■ **WHAT IS EXPECTED**:
Repeat word for word the stretch of the passage about Mollie and Frognal Mansions from "In her later" through "be his undoing.".

■ **PAGE EXTRACT**:
+ + + + + + +
It's interesting for our present purposes to see from the record for 1924 that Mollie stayed quite some time with her mother, prior to setting off for Penang on 17 May that year (as per the table above).2

And when Mollie's teaching stints in the Malay States finally wound down in 1932, she took up permanent residence with her mother at 9 Frognal Mansions, becoming the sole occupant in 1940 when Margaret died and bequeathed the apartment to her.

In her later years, gradually outliving her mother and brothers, she became very reclusive, only my father staying in touch with her. When she died in 1955, he was virtually the sole beneficiary of her will, to the possible chagrin of others in the family, and thus began the period of extravagant affluence that was to be his undoing.

  1. U Sandy's biography of Robert suggests that Margaret had relocated somewhat earlier, and was already well-established by the time Robert and his family settled into rented accommodation close by in Hampstead. Either way, the Frognal Connection was inaugurated. "Frognal" was a name familiar to me even as a small child, without actually knowing what or whom it symbolised – in retrospect it does sound mildly Gormenghastly, perhaps rather gloomy and cobwebby. And in Auntly anecdotes Margaret is always referred to as "Hampstead Grannie", or even more spookily as "Old Grannie".
  2. And another temporary occupant – probably as resident housemaid – was one Annie Gilmour, during 1929/33 except 1932. I think this could well have been "Annie the Nanny", the "dear wee hunchback" (Nowadays we'd say "nice young girl with severe kyphosis", but that doesn't sound nearly so genuinely affectionate), who stepped forward to look after Margaret's grandchildren after both their parents had died. I think she lived-in at Wyldes Hollow for the rest of her life, and acted as nanny for Margaret's great grandson John in the 1950's. I well remember her from that time, a lovely person, devoted to the family.
+ + + + + + +
■ **PROVIDED DATA**:
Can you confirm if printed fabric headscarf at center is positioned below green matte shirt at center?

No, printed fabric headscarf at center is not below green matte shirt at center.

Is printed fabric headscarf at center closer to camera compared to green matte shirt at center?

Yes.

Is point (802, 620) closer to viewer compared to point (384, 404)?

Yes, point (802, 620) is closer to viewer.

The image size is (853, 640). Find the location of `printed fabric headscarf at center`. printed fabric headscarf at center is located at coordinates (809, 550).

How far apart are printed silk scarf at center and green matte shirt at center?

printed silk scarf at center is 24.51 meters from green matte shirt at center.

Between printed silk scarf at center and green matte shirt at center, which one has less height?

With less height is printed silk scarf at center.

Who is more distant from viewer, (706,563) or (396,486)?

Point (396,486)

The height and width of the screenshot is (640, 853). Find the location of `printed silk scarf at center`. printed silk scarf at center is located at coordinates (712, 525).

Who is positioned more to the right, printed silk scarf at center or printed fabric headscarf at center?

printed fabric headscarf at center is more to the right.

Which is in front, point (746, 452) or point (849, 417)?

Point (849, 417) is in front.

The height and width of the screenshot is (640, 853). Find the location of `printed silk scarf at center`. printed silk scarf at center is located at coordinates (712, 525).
+ + + + + + +
■ **SOLUTION TO THE PROBLEM**:
In her later years, gradually outliving her mother and brothers, she became very reclusive, only my father staying in touch with her. When she died in 1955, he was virtually the sole beneficiary of her will, to the possible chagrin of others in the family, and thus began the period of extravagant affluence that was to be his undoing.